--- START ---

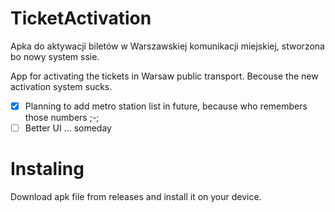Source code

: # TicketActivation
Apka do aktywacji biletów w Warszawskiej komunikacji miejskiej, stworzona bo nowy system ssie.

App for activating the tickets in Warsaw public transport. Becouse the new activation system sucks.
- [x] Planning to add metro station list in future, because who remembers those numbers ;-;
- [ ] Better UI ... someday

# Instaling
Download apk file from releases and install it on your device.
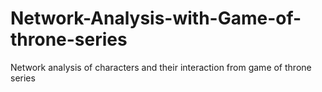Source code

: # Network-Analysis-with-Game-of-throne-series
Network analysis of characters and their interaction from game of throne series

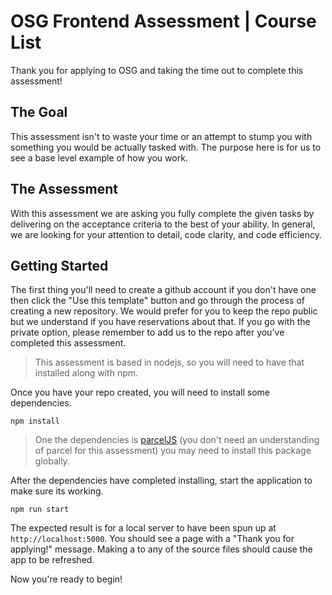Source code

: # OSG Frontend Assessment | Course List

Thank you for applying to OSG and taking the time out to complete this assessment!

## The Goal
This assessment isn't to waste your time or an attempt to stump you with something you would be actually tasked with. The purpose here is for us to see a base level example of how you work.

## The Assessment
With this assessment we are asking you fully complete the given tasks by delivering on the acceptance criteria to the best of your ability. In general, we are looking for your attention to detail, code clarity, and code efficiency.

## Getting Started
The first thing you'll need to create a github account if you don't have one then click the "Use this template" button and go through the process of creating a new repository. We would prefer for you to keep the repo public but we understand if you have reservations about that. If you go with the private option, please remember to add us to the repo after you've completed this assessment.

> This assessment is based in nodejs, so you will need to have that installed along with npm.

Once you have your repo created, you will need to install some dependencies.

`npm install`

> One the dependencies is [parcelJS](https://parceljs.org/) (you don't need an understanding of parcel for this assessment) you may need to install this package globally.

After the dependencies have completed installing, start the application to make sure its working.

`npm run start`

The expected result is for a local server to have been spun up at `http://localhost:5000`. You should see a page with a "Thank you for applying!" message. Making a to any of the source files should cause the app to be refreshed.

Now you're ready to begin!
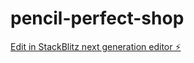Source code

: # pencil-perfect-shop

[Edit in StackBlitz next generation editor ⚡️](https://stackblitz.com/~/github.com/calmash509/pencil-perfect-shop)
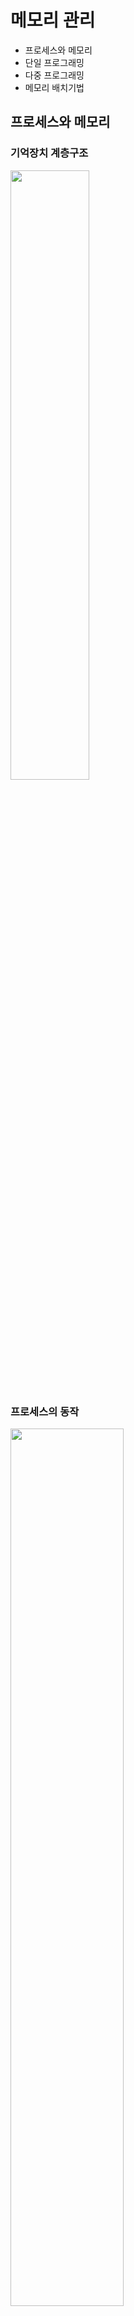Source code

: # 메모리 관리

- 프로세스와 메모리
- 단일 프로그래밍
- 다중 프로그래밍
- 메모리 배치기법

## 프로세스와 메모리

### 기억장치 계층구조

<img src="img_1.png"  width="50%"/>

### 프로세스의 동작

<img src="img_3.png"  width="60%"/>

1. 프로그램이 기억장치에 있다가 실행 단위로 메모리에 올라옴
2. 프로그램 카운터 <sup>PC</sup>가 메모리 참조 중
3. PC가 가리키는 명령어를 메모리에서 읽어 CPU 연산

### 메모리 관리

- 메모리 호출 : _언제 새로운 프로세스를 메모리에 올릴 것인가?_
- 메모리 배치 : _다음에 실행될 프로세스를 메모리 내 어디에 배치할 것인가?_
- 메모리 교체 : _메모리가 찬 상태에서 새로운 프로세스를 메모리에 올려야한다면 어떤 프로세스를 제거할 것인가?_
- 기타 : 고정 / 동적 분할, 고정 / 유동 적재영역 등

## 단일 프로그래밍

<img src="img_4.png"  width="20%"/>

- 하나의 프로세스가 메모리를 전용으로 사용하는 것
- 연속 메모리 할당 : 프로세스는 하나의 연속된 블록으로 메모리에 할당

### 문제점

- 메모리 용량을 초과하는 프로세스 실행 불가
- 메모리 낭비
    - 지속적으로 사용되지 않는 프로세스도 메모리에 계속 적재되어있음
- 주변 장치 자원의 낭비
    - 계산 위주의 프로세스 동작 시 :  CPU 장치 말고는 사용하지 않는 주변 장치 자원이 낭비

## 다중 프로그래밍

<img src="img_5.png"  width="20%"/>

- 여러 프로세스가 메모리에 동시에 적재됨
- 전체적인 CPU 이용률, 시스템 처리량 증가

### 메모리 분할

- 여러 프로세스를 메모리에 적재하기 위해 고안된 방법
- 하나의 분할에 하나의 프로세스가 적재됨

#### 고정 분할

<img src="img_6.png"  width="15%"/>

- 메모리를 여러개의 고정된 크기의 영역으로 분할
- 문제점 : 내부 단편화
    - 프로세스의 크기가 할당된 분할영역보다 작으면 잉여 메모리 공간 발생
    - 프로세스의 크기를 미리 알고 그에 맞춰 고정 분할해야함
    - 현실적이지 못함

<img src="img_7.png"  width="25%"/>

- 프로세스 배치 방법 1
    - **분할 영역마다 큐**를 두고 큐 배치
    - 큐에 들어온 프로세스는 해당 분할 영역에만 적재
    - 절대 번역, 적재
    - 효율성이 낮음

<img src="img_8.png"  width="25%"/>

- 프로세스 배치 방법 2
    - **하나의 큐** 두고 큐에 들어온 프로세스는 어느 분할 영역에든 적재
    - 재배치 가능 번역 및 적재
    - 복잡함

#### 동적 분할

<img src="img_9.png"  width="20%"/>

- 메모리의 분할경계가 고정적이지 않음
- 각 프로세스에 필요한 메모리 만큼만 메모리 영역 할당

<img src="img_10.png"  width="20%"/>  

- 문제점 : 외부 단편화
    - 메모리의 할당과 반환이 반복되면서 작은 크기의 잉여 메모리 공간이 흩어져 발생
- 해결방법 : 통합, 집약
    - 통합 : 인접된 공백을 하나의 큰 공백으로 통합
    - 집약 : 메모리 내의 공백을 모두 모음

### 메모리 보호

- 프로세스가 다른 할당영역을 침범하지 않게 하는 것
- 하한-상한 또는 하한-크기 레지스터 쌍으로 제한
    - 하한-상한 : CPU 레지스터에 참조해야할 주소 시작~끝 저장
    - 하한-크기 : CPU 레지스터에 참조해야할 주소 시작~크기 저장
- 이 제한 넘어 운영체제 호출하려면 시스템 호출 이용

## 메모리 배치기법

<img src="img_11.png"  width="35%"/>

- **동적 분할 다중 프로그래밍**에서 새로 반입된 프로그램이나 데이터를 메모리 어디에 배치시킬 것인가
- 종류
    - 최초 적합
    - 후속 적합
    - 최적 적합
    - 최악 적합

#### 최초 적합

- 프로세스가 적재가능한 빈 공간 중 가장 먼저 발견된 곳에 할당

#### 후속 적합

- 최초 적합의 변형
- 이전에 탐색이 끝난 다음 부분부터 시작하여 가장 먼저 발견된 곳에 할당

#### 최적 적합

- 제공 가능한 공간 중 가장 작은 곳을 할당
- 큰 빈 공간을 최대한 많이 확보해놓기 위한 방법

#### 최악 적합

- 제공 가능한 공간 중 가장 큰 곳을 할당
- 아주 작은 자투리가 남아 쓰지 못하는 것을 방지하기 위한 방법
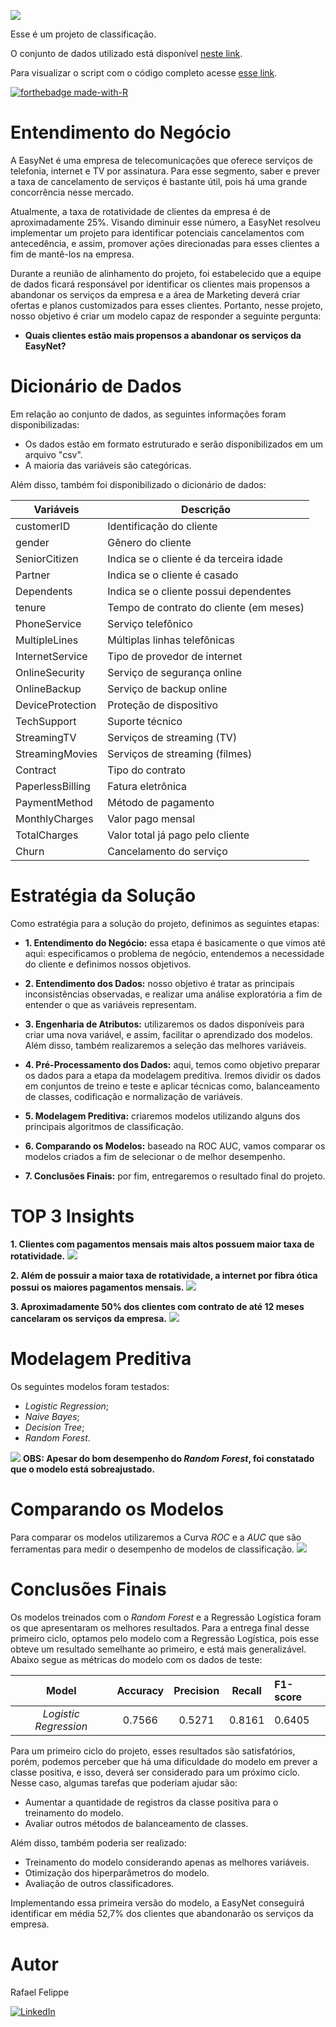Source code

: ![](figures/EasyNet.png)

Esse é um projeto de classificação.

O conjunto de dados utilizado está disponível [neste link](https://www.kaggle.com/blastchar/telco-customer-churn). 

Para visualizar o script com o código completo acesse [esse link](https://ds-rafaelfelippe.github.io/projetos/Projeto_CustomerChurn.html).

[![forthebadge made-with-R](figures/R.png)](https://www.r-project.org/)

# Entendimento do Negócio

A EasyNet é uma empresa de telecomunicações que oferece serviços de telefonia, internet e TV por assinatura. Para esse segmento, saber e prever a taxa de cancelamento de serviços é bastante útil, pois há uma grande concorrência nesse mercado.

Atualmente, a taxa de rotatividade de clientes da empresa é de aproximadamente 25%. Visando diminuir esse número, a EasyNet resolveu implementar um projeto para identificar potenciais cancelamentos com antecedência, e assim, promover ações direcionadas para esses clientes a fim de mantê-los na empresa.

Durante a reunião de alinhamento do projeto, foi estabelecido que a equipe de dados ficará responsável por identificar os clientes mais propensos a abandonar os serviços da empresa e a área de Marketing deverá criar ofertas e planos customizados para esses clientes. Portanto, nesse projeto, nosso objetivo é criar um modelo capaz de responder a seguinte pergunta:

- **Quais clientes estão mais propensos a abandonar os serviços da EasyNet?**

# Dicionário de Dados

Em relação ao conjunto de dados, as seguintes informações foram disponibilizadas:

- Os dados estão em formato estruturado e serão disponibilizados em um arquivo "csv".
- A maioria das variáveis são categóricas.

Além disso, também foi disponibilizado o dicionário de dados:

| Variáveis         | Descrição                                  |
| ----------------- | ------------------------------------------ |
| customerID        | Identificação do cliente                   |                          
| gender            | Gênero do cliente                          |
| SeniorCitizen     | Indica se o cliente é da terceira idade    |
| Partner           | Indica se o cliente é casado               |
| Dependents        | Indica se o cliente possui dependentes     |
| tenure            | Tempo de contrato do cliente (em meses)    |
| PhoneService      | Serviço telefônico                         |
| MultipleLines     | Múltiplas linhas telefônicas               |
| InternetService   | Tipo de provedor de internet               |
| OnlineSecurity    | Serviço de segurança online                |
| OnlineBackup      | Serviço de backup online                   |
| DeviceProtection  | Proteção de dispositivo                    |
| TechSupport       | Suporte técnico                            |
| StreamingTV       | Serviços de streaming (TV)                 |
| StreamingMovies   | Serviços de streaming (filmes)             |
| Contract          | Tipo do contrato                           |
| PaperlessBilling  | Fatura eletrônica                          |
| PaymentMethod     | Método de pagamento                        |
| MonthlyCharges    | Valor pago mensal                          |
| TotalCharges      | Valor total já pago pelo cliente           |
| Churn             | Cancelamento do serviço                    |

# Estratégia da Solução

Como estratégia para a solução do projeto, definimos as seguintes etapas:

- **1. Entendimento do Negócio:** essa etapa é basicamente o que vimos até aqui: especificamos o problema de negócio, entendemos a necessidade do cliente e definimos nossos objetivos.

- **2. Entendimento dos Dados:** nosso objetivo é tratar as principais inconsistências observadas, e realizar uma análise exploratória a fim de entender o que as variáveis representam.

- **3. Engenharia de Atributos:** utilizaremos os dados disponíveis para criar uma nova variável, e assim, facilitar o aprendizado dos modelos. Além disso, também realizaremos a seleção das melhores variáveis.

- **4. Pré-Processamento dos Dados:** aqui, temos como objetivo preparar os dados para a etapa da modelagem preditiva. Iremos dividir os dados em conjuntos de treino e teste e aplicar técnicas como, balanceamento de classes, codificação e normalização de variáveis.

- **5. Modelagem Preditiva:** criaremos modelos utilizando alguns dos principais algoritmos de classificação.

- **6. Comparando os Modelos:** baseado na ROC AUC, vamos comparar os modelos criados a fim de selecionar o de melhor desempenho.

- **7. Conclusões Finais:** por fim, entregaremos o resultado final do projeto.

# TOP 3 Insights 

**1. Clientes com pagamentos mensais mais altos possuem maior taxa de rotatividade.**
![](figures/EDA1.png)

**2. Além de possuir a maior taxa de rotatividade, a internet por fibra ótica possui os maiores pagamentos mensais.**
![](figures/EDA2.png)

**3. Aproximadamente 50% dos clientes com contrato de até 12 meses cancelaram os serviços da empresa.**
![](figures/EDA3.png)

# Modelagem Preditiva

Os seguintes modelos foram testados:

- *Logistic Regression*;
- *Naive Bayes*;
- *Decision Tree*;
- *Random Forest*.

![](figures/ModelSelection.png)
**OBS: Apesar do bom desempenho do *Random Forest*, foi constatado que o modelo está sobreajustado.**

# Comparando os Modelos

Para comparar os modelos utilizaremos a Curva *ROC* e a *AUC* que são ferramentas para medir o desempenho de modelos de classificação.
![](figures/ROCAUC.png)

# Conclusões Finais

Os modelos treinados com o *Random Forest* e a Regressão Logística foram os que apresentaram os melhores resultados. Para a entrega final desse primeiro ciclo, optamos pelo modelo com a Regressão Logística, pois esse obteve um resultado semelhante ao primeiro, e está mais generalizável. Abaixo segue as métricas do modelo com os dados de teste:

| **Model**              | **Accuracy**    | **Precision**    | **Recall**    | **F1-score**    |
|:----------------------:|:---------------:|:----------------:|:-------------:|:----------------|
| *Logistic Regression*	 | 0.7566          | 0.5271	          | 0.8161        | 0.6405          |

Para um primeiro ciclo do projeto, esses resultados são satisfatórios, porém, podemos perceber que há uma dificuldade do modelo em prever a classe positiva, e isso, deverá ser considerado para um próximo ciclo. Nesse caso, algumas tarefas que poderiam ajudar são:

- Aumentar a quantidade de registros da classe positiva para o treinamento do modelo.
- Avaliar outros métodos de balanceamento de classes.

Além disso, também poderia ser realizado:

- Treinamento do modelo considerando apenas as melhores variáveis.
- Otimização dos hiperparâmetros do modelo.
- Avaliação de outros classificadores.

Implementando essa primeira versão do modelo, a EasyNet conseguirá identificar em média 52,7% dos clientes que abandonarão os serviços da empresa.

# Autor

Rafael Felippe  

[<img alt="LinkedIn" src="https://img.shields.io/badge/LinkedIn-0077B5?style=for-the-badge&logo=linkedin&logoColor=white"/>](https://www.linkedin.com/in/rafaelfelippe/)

--- END ---

#### Task:
Scan the data for lines with the word "resultados". Report only how many there are.

#### Answer section:
2